La morosidad en los préstamos de las familias argentinas volvió a subir en mayo y alcanzó el 12,7%, en una tendencia que ya suma 19 meses consecutivos de incremento y que dejó a cerca de 7 millones de personas fuera del circuito formal de financiamiento.
El dato surge de un informe de la consultora 1816, elaborado a partir de estadísticas del Banco Central de la República Argentina. Según el análisis, la tasa de irregularidad en el pago de créditos se multiplicó por más de cinco en menos de dos años: pasó de 2,5% en octubre de 2024 a 12,7% en mayo de 2026.
El fenómeno golpea con mayor fuerza a los jóvenes. Entre quienes tienen préstamos activos, 4 de cada 10 personas menores de 35 años presentan problemas de pago.
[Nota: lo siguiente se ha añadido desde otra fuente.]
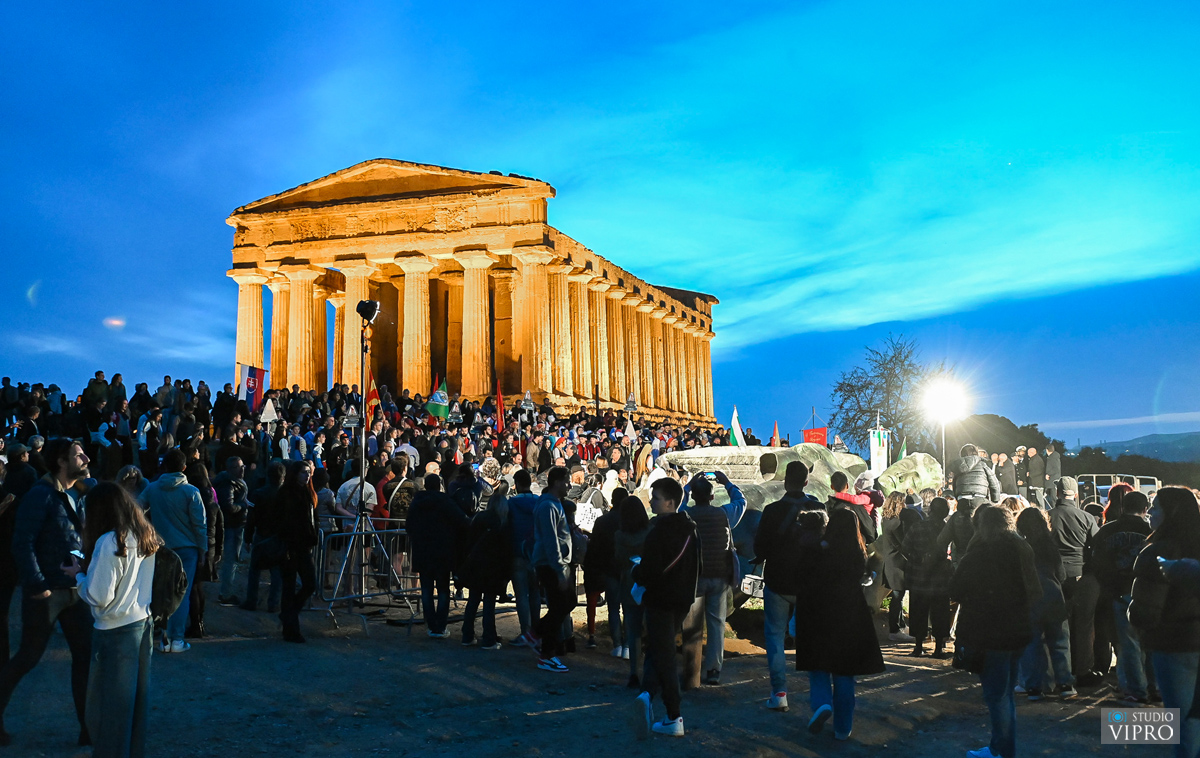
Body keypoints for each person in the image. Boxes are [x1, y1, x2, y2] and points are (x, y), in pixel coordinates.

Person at [0, 439, 94, 747]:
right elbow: (22, 543)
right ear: (61, 462)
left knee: (85, 656)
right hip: (47, 591)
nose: (86, 458)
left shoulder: (78, 494)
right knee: (28, 657)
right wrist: (38, 584)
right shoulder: (40, 495)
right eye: (78, 455)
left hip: (74, 588)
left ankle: (88, 729)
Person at [64, 482, 160, 758]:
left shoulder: (110, 541)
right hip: (142, 624)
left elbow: (98, 596)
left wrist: (78, 575)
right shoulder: (144, 533)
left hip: (115, 631)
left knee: (108, 711)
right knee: (134, 708)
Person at [950, 506, 1042, 758]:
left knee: (996, 695)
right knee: (1006, 693)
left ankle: (1000, 750)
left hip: (989, 633)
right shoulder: (1022, 549)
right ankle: (1003, 747)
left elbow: (955, 589)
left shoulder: (978, 554)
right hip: (1019, 630)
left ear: (981, 526)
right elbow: (1034, 591)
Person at [795, 509, 885, 740]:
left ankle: (822, 703)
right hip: (849, 616)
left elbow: (803, 576)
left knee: (818, 665)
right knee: (844, 672)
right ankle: (843, 728)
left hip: (818, 614)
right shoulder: (858, 553)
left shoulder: (818, 550)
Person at [1129, 487, 1200, 758]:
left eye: (1155, 507)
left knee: (1183, 722)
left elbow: (1145, 612)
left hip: (1174, 645)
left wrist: (1131, 613)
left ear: (1172, 513)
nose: (1149, 512)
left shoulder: (1159, 552)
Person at [631, 477, 699, 739]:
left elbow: (648, 571)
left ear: (670, 502)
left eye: (656, 498)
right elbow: (697, 565)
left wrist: (635, 571)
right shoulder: (690, 529)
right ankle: (647, 694)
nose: (651, 501)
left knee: (665, 654)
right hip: (682, 600)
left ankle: (673, 715)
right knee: (660, 647)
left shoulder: (658, 532)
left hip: (659, 599)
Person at [755, 462, 826, 712]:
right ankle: (820, 696)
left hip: (778, 580)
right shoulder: (819, 508)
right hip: (810, 583)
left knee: (774, 636)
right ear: (806, 482)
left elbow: (759, 547)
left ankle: (779, 692)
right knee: (813, 637)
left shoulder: (772, 510)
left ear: (785, 481)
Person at [679, 471, 746, 687]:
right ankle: (714, 670)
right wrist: (726, 482)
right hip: (719, 575)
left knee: (692, 624)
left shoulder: (686, 515)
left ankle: (691, 669)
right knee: (716, 623)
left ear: (693, 496)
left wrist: (687, 486)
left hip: (695, 576)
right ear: (712, 496)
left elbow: (678, 505)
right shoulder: (723, 514)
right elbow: (741, 501)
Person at [139, 448, 206, 653]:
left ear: (164, 466)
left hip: (161, 549)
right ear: (184, 467)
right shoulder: (191, 492)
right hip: (187, 548)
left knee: (162, 592)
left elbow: (137, 509)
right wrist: (203, 549)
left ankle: (164, 637)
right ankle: (177, 638)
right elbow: (200, 525)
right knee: (182, 593)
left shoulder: (152, 489)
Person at [1089, 490, 1153, 702]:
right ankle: (1151, 686)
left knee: (1127, 643)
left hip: (1118, 592)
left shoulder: (1108, 530)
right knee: (1149, 642)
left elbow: (1096, 562)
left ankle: (1135, 688)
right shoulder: (1151, 531)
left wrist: (1109, 586)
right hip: (1147, 592)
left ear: (1123, 507)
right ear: (1145, 509)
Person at [1014, 508, 1075, 700]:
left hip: (1030, 598)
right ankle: (1065, 684)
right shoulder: (1050, 546)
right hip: (1053, 596)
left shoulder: (1020, 547)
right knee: (1059, 642)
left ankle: (1034, 687)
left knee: (1032, 644)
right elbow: (1061, 575)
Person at [1048, 477, 1100, 683]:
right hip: (1080, 574)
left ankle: (1060, 669)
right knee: (1084, 625)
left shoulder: (1048, 516)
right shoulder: (1086, 517)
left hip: (1054, 575)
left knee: (1058, 624)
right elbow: (1096, 545)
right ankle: (1083, 669)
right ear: (1076, 494)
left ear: (1057, 493)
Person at [261, 462, 319, 642]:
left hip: (303, 545)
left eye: (308, 472)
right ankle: (291, 627)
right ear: (295, 474)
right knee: (290, 586)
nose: (307, 475)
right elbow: (281, 521)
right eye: (303, 472)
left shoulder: (306, 492)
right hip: (290, 546)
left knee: (309, 583)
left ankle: (289, 615)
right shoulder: (286, 493)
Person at [406, 474, 468, 639]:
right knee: (443, 589)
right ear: (439, 485)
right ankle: (440, 626)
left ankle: (431, 625)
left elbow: (409, 524)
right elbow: (461, 520)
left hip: (422, 551)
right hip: (443, 551)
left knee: (426, 589)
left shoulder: (417, 502)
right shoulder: (446, 501)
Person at [531, 466, 575, 672]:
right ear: (557, 482)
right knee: (560, 605)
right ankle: (546, 653)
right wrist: (559, 568)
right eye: (567, 481)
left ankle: (536, 635)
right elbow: (551, 539)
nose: (570, 486)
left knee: (565, 603)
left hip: (553, 562)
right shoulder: (548, 506)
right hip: (550, 563)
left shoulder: (553, 503)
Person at [459, 480, 513, 649]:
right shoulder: (503, 522)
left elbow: (469, 542)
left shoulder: (479, 518)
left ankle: (467, 635)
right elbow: (506, 549)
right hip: (494, 567)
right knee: (489, 603)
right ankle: (489, 637)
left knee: (473, 600)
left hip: (476, 565)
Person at [901, 497, 954, 658]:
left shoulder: (917, 526)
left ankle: (918, 647)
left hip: (919, 577)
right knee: (940, 612)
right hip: (939, 579)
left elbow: (905, 547)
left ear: (930, 510)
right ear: (945, 512)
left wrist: (917, 560)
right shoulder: (946, 528)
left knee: (918, 611)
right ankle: (938, 648)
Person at [615, 493, 651, 686]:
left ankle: (634, 672)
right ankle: (651, 672)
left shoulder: (619, 536)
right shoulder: (651, 532)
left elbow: (618, 559)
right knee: (653, 630)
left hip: (629, 584)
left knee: (633, 631)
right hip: (649, 583)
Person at [583, 487, 623, 653]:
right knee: (629, 610)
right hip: (626, 568)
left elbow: (595, 546)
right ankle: (628, 645)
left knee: (612, 608)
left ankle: (616, 644)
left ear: (612, 501)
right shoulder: (632, 521)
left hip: (605, 567)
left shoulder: (602, 521)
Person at [506, 468, 542, 646]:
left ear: (517, 484)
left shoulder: (511, 503)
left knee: (521, 595)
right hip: (536, 552)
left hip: (517, 551)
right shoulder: (539, 502)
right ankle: (535, 632)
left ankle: (525, 632)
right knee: (535, 593)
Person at [878, 492, 919, 642]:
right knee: (897, 597)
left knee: (897, 595)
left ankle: (900, 625)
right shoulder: (897, 523)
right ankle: (894, 630)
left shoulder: (886, 519)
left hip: (890, 562)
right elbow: (904, 544)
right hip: (898, 564)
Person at [213, 457, 251, 606]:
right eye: (237, 467)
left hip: (235, 524)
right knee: (231, 560)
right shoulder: (228, 484)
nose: (242, 469)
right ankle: (226, 594)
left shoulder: (234, 481)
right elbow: (228, 506)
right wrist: (243, 505)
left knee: (231, 559)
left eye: (242, 466)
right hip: (232, 525)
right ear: (229, 469)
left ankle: (225, 592)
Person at [951, 444, 1001, 510]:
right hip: (980, 498)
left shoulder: (958, 467)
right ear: (976, 453)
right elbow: (994, 483)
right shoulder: (983, 465)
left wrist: (957, 497)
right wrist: (995, 500)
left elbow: (954, 485)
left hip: (962, 499)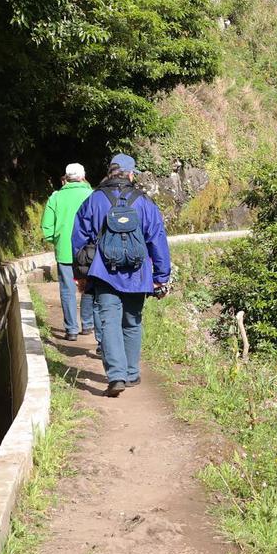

La mora llega al 42,8% en el grupo de 18 a 25 años, al 39,3% entre 26 y 35 años y al 31% en la franja de 36 a 45 años.
El informe también marca diferencias entre los distintos actores del sistema financiero. Mientras que la banca pública mantuvo el nivel de préstamos para evitar una caída más pronunciada del crédito, las entidades privadas recortaron de manera significativa la oferta de financiamiento durante los primeros meses de 2026.
La situación más delicada se observa en las entidades no financieras, que concentran alrededor del 17% del mercado de crédito a las familias, donde la morosidad trepó al 32,2%. Hace apenas un año y medio, ese indicador rondaba el 10%.